**Stored data**
============

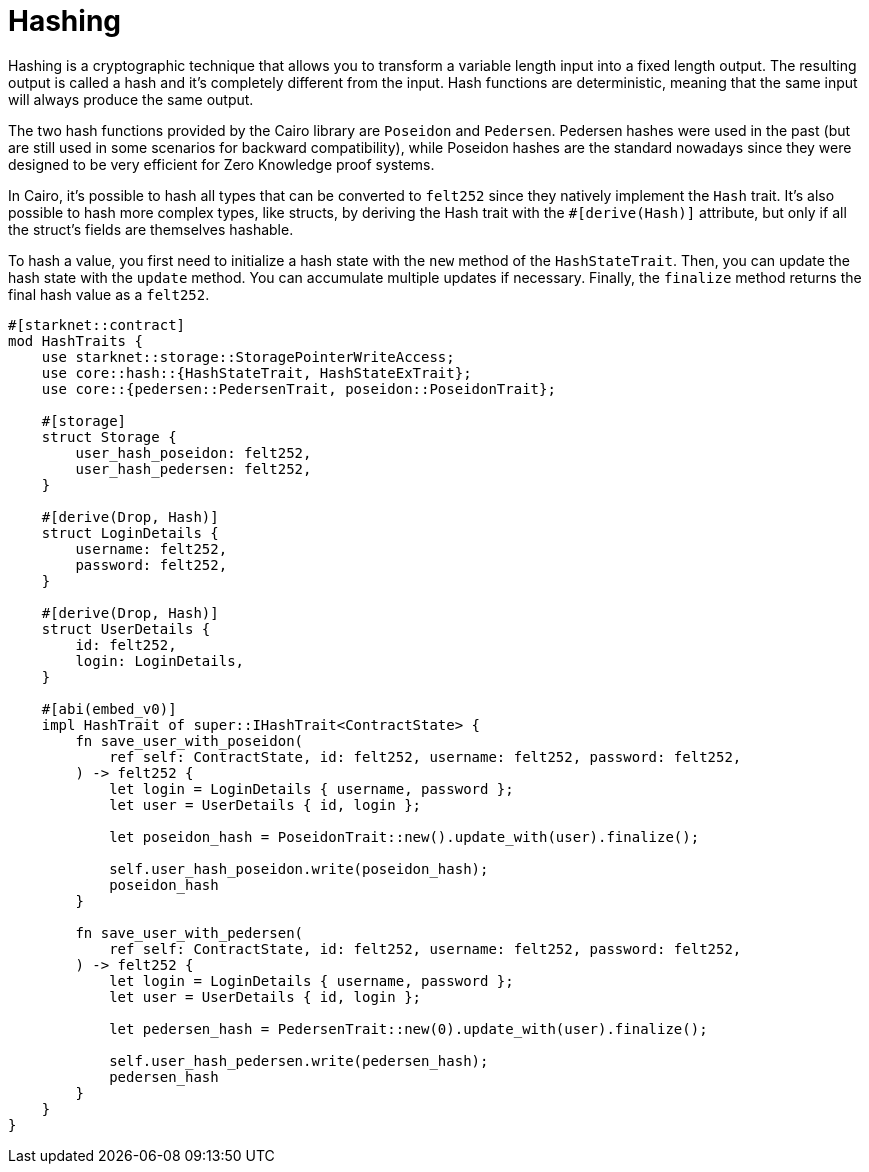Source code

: # Hashing

Hashing is a cryptographic technique that allows you to transform a variable length input into a fixed length output.
The resulting output is called a hash and it's completely different from the input.
Hash functions are deterministic, meaning that the same input will always produce the same output.

The two hash functions provided by the Cairo library are `Poseidon` and `Pedersen`.
Pedersen hashes were used in the past (but are still used in some scenarios for backward compatibility), while Poseidon hashes are the standard nowadays since they were designed to be very efficient for Zero Knowledge proof systems.

In Cairo, it's possible to hash all types that can be converted to `felt252` since they natively implement the `Hash` trait. It's also possible to hash more complex types, like structs, by deriving the Hash trait with the `#[derive(Hash)]` attribute, but only if all the struct's fields are themselves hashable.

To hash a value, you first need to initialize a hash state with the `new` method of the `HashStateTrait`. Then, you can update the hash state with the `update` method. You can accumulate multiple updates if necessary. Finally, the `finalize` method returns the final hash value as a `felt252`.

```cairo
#[starknet::contract]
mod HashTraits {
    use starknet::storage::StoragePointerWriteAccess;
    use core::hash::{HashStateTrait, HashStateExTrait};
    use core::{pedersen::PedersenTrait, poseidon::PoseidonTrait};

    #[storage]
    struct Storage {
        user_hash_poseidon: felt252,
        user_hash_pedersen: felt252,
    }

    #[derive(Drop, Hash)]
    struct LoginDetails {
        username: felt252,
        password: felt252,
    }

    #[derive(Drop, Hash)]
    struct UserDetails {
        id: felt252,
        login: LoginDetails,
    }

    #[abi(embed_v0)]
    impl HashTrait of super::IHashTrait<ContractState> {
        fn save_user_with_poseidon(
            ref self: ContractState, id: felt252, username: felt252, password: felt252,
        ) -> felt252 {
            let login = LoginDetails { username, password };
            let user = UserDetails { id, login };

            let poseidon_hash = PoseidonTrait::new().update_with(user).finalize();

            self.user_hash_poseidon.write(poseidon_hash);
            poseidon_hash
        }

        fn save_user_with_pedersen(
            ref self: ContractState, id: felt252, username: felt252, password: felt252,
        ) -> felt252 {
            let login = LoginDetails { username, password };
            let user = UserDetails { id, login };

            let pedersen_hash = PedersenTrait::new(0).update_with(user).finalize();

            self.user_hash_pedersen.write(pedersen_hash);
            pedersen_hash
        }
    }
}
```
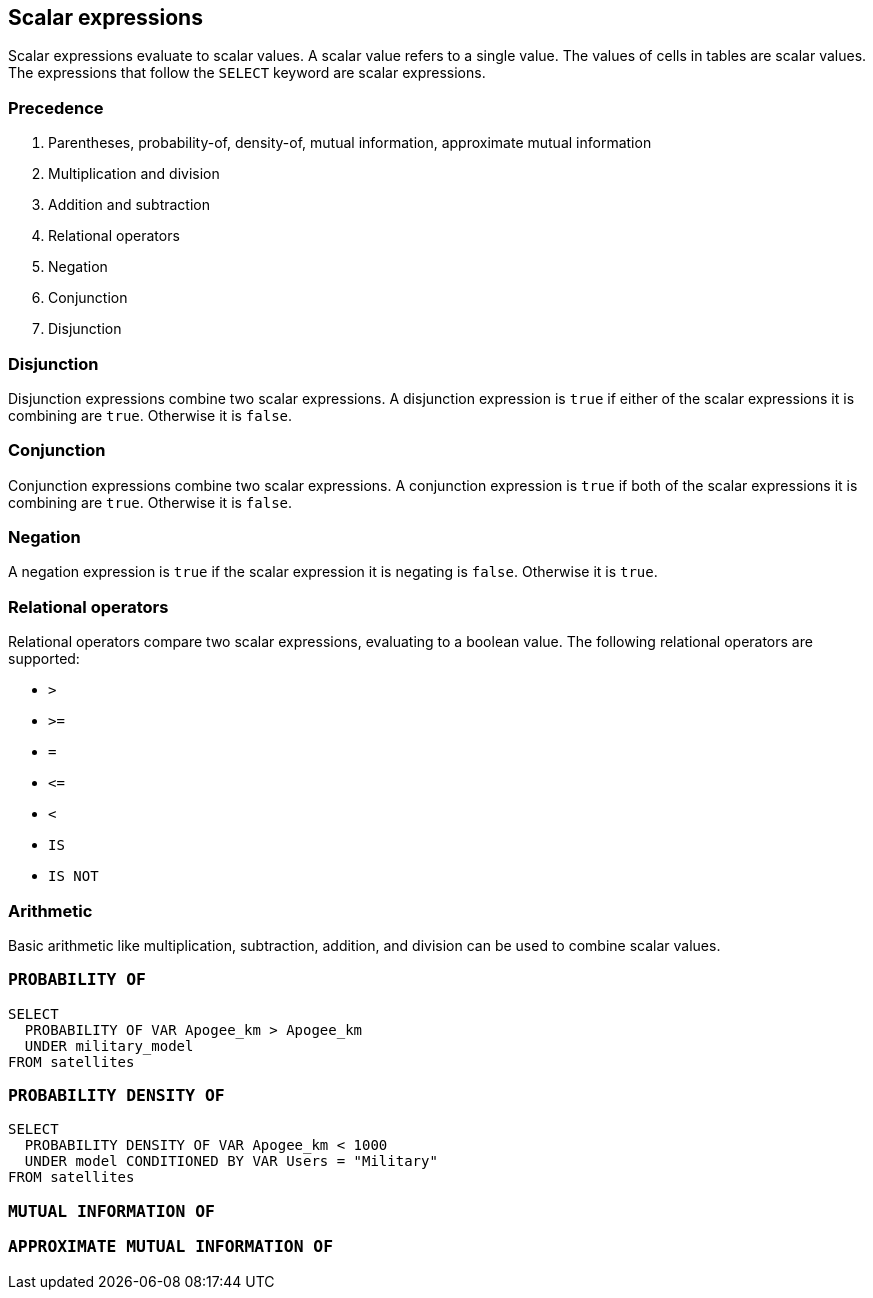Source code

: == Scalar expressions

Scalar expressions evaluate to scalar values. A scalar value refers to a single value. The values of cells in tables are scalar values. The expressions that follow the `+SELECT+` keyword are scalar expressions.

=== Precedence

1. Parentheses, probability-of, density-of, mutual information, approximate mutual information
2. Multiplication and division
3. Addition and subtraction
4. Relational operators
5. Negation
6. Conjunction
7. Disjunction

=== Disjunction

Disjunction expressions combine two scalar expressions. A disjunction expression is `+true+` if either of the scalar expressions it is combining are `+true+`. Otherwise it is `+false+`.

=== Conjunction

Conjunction expressions combine two scalar expressions. A conjunction expression is `+true+` if both of the scalar expressions it is combining are `+true+`. Otherwise it is `+false+`.

=== Negation

A negation expression is `+true+` if the scalar expression it is negating is `+false+`. Otherwise it is `+true+`.

=== Relational operators

Relational operators compare two scalar expressions, evaluating to a boolean value. The following relational operators are supported:

* `+>+`
* `+>=+`
* `+=+`
* `+<=+`
* `+<+`
* `+IS+`
* `+IS NOT+`

=== Arithmetic

Basic arithmetic like multiplication, subtraction, addition, and division can be used to combine scalar values.

=== `+PROBABILITY OF+`

[example]
====
[source,gensql]
----
SELECT
  PROBABILITY OF VAR Apogee_km > Apogee_km
  UNDER military_model
FROM satellites
----
====

=== `+PROBABILITY DENSITY OF+`

[example]
====
[source,gensql]
----
SELECT
  PROBABILITY DENSITY OF VAR Apogee_km < 1000
  UNDER model CONDITIONED BY VAR Users = "Military"
FROM satellites
----
====

=== `+MUTUAL INFORMATION OF+`

=== `+APPROXIMATE MUTUAL INFORMATION OF+`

============

**Problem details**
Exact copy, no pictures: please print the data above once more.

**Output**
Source code

: # Hashing

Hashing is a cryptographic technique that allows you to transform a variable length input into a fixed length output.
The resulting output is called a hash and it's completely different from the input.
Hash functions are deterministic, meaning that the same input will always produce the same output.

The two hash functions provided by the Cairo library are `Poseidon` and `Pedersen`.
Pedersen hashes were used in the past (but are still used in some scenarios for backward compatibility), while Poseidon hashes are the standard nowadays since they were designed to be very efficient for Zero Knowledge proof systems.

In Cairo, it's possible to hash all types that can be converted to `felt252` since they natively implement the `Hash` trait. It's also possible to hash more complex types, like structs, by deriving the Hash trait with the `#[derive(Hash)]` attribute, but only if all the struct's fields are themselves hashable.

To hash a value, you first need to initialize a hash state with the `new` method of the `HashStateTrait`. Then, you can update the hash state with the `update` method. You can accumulate multiple updates if necessary. Finally, the `finalize` method returns the final hash value as a `felt252`.

```cairo
#[starknet::contract]
mod HashTraits {
    use starknet::storage::StoragePointerWriteAccess;
    use core::hash::{HashStateTrait, HashStateExTrait};
    use core::{pedersen::PedersenTrait, poseidon::PoseidonTrait};

    #[storage]
    struct Storage {
        user_hash_poseidon: felt252,
        user_hash_pedersen: felt252,
    }

    #[derive(Drop, Hash)]
    struct LoginDetails {
        username: felt252,
        password: felt252,
    }

    #[derive(Drop, Hash)]
    struct UserDetails {
        id: felt252,
        login: LoginDetails,
    }

    #[abi(embed_v0)]
    impl HashTrait of super::IHashTrait<ContractState> {
        fn save_user_with_poseidon(
            ref self: ContractState, id: felt252, username: felt252, password: felt252,
        ) -> felt252 {
            let login = LoginDetails { username, password };
            let user = UserDetails { id, login };

            let poseidon_hash = PoseidonTrait::new().update_with(user).finalize();

            self.user_hash_poseidon.write(poseidon_hash);
            poseidon_hash
        }

        fn save_user_with_pedersen(
            ref self: ContractState, id: felt252, username: felt252, password: felt252,
        ) -> felt252 {
            let login = LoginDetails { username, password };
            let user = UserDetails { id, login };

            let pedersen_hash = PedersenTrait::new(0).update_with(user).finalize();

            self.user_hash_pedersen.write(pedersen_hash);
            pedersen_hash
        }
    }
}
```
Source code

: == Scalar expressions

Scalar expressions evaluate to scalar values. A scalar value refers to a single value. The values of cells in tables are scalar values. The expressions that follow the `+SELECT+` keyword are scalar expressions.

=== Precedence

1. Parentheses, probability-of, density-of, mutual information, approximate mutual information
2. Multiplication and division
3. Addition and subtraction
4. Relational operators
5. Negation
6. Conjunction
7. Disjunction

=== Disjunction

Disjunction expressions combine two scalar expressions. A disjunction expression is `+true+` if either of the scalar expressions it is combining are `+true+`. Otherwise it is `+false+`.

=== Conjunction

Conjunction expressions combine two scalar expressions. A conjunction expression is `+true+` if both of the scalar expressions it is combining are `+true+`. Otherwise it is `+false+`.

=== Negation

A negation expression is `+true+` if the scalar expression it is negating is `+false+`. Otherwise it is `+true+`.

=== Relational operators

Relational operators compare two scalar expressions, evaluating to a boolean value. The following relational operators are supported:

* `+>+`
* `+>=+`
* `+=+`
* `+<=+`
* `+<+`
* `+IS+`
* `+IS NOT+`

=== Arithmetic

Basic arithmetic like multiplication, subtraction, addition, and division can be used to combine scalar values.

=== `+PROBABILITY OF+`

[example]
====
[source,gensql]
----
SELECT
  PROBABILITY OF VAR Apogee_km > Apogee_km
  UNDER military_model
FROM satellites
----
====

=== `+PROBABILITY DENSITY OF+`

[example]
====
[source,gensql]
----
SELECT
  PROBABILITY DENSITY OF VAR Apogee_km < 1000
  UNDER model CONDITIONED BY VAR Users = "Military"
FROM satellites
----
====

=== `+MUTUAL INFORMATION OF+`

=== `+APPROXIMATE MUTUAL INFORMATION OF+`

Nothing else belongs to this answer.